Reviewing the book for The New York Times, John Leonard was less admiring. He dismissed it as simplistic and overcooked at the same time, “a sort of heavy breathing comic strip.”

Before President Reagan’s first meeting with Mr. Gorbachev, he had read Ms. Massie’s “Land of the Firebird: The Beauty of Old Russia,” an admiring history of art and culture in the pre-Bolshevik era. “I’m really enjoying it,” he wrote her in a letter.Credit…Touchstone/Simon & Schuster

Ms. Massie’s first marriage ended in divorce in 1990. Two years later, she married Seymour Papert, a prominent computer theorist, who died in 2016.

She is survived by a sister, Simone Dur; three children, Robert K. Massie IV, Susanna Massie Thomas and Elizabeth Massie; seven grandchildren; and three great-grandchildren.

Ms. Massie was a fellow of the Harvard Russian Research Center (now the Davis Center for Russian and Eurasian Studies) from 1985 to 1997. Her other books include “Trust but Verify: Reagan, Russia and Me” (2013).

Ms. Massie served as a back-channel messenger between Mr. Reagan and an official in Moscow, Radomir Bogdanov, the deputy director of the Institute for U.S. and Canadian Studies, a Russian think tank.
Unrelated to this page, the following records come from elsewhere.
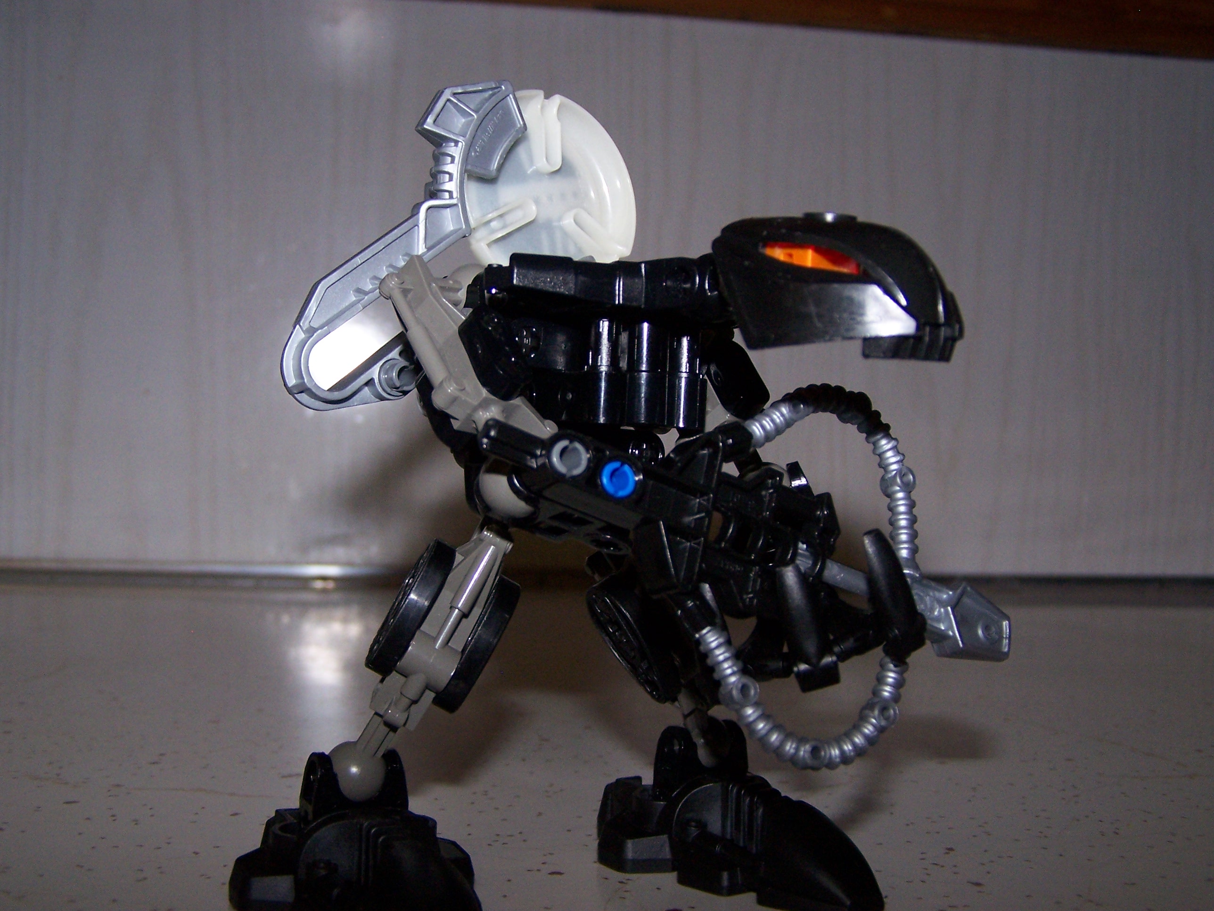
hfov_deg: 46.8
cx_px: 607
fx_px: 1403
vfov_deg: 36.0
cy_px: 456
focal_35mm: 40
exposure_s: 1/60
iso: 140
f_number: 2.8
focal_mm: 6.7
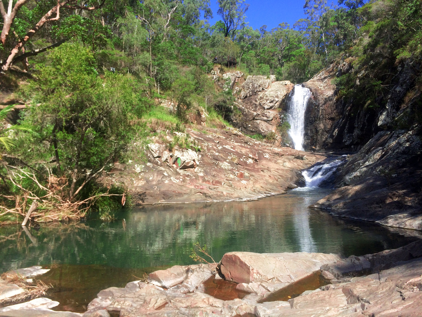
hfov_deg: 61.7
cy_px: 158
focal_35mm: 29
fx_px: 354
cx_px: 211
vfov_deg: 48.2
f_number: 2.2
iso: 32
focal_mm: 4.15
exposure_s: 1/1244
Mr. Bogdanov was also a known K.G.B. agent; both Ms. Massie and Mr. Reagan believed he was a conduit for unofficial diplomacy with Mr. Gorbachev.

But Ms. Massie ultimately overplayed her hand at the White House. In 1987, she asked Mr. Reagan to name her to replace the departing ambassador to Russia. But the president had already settled on his choice: Jack F. Matlock Jr., a Soviet expert on the National Security Council.
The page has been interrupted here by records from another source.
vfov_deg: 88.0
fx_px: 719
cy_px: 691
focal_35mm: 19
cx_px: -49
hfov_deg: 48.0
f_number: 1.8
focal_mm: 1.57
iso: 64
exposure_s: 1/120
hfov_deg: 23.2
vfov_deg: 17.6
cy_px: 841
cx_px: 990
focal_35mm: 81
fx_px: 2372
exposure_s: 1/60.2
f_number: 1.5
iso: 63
White House officials moved to limit Ms. Massie’s access to the Oval Office. Some were skeptical that the messages she brought from Moscow really came from Mr. Gorbachev. A new national security adviser, Frank Carlucci, insisted on sitting in on meetings between Ms. Massie and the president.
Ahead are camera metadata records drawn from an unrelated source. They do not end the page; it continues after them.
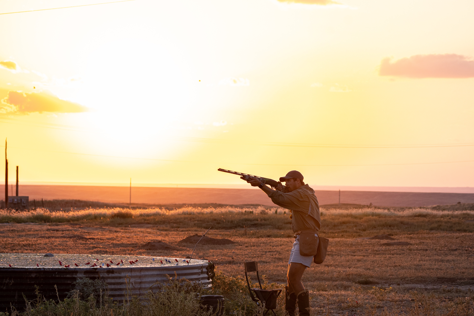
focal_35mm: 150
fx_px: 1975
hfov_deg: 13.7
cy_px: 158
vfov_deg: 9.1
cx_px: 237
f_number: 6.3
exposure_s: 1/400
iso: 800
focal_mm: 100
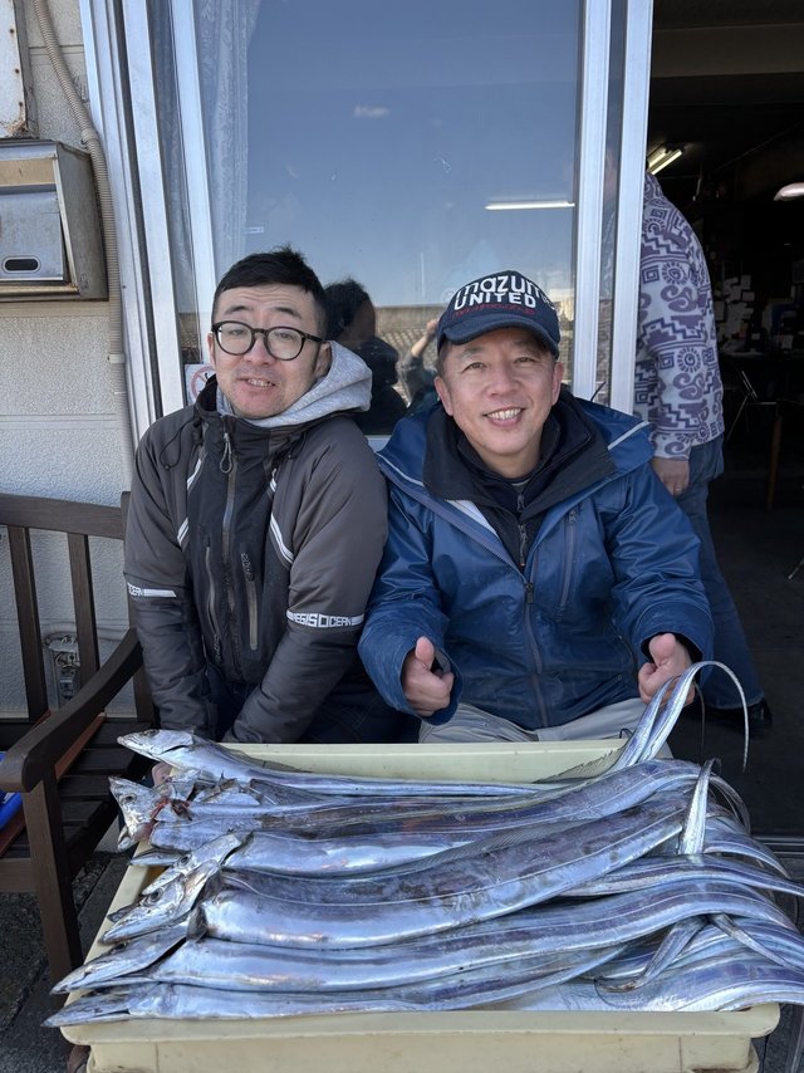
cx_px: 402
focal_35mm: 26
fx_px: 806
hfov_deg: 53.0
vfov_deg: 67.3
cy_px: 536
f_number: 1.6
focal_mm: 5.96
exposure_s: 1/630
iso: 50
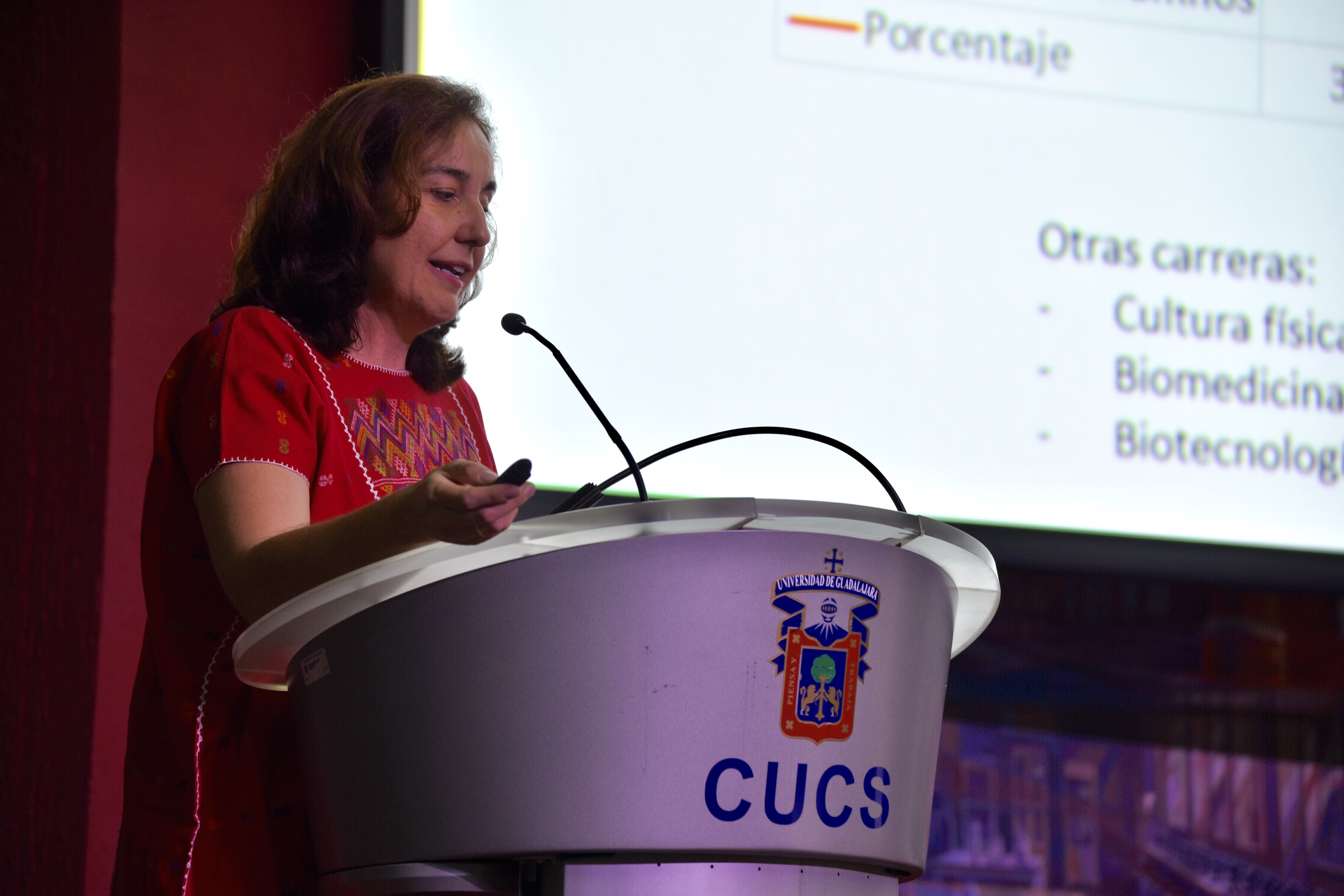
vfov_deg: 13.0
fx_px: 3920
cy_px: 448
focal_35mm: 105
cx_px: 672
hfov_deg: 19.5
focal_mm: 105
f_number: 4.5
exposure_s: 1/25
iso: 250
Mr. Carlucci attended one on Feb. 25, 1987. He came away reassured that she had no ulterior agenda and was not — as some security officials speculated — a dupe being used by Moscow to manipulate the president.

“I wanted to make sure,” Mr. Carlucci told Mr. Mann in 2005 for his book. “They had a wonderful relationship, and at the end of the meetings, she would give him a kiss on the cheek. She was perfectly harmless.”